Install suitable expansion loops in thermal fluid piping to minimize stress on piping and pumps caused by expansion and contraction due to variations in temperature. In addition, valves that can be used to isolate pumps and tanks in the thermal fluid piping system should also be installed. Also, 0.5” bleeder lines should be installed at all high points in the thermal fluid system to facilitate expelling trapped air and other gases such as water vapor. Make sure they are turned in a safe direction and do not accumulate water. Install 0.5” drain lines at all low points in the thermal fluid system to facilitate expelling trapped water. It also is important to leak test all fuel and media piping before filling systems.
All electrical installation should comply with NFPA 70, NEC (National Electric Code). Use only qualified electricians to install electrical service to the heater. All electrical wiring and components should be specified by a qualified engineer or electrician. Ampere loading information is shown on electrical drawings furnished with the heater. And, again, heaters installed outside the United States should meet applicable codes for the location.
Make sure all controls on the control panel of the heater are in the off position before connecting and energizing the electrical service. Run electrical power wiring to the control panel on the heater and connect the wires to its main disconnect breaker. Many heaters are normally intended for connection to a power source of 460 V, three-phase, 60 Hz. Voltage variations should be no lower than 440 V or higher than 480 V. Heaters often are available for other power sources when specified at time of order. Verify that your power source matches the power requirements specified on the electrical drawings.
Before operating your heater for the first time, make sure the driveshaft of each hot-oil pump is properly aligned with its motor driveshaft. Do this after the heater is installed in a fixed location and not subject to additional handling.
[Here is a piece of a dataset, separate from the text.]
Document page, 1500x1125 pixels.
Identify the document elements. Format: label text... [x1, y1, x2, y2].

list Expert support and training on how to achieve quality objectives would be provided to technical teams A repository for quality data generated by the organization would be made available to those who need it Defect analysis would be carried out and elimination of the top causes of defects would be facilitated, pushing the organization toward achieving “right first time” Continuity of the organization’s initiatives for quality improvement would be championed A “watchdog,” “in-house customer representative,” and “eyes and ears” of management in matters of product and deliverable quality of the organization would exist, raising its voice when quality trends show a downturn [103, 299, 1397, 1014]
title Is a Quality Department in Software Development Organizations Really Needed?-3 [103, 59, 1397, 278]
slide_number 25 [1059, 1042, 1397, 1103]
Alignment instructions are contained in applicable documents published by the pump manufacturer. Many heater manufacturers include a copy of these documents with each new heater.
Check alignment again immediately after initial operation of the heater before the system has cooled down. Thereafter, follow maintenance instructions covered in the documents. Misalignment can damage the pump and motor. Repairing damaged pumps and motors can incur significant costs for which the owner is fully responsible. Setting alignment is an exacting task and should be done only by a qualified technician.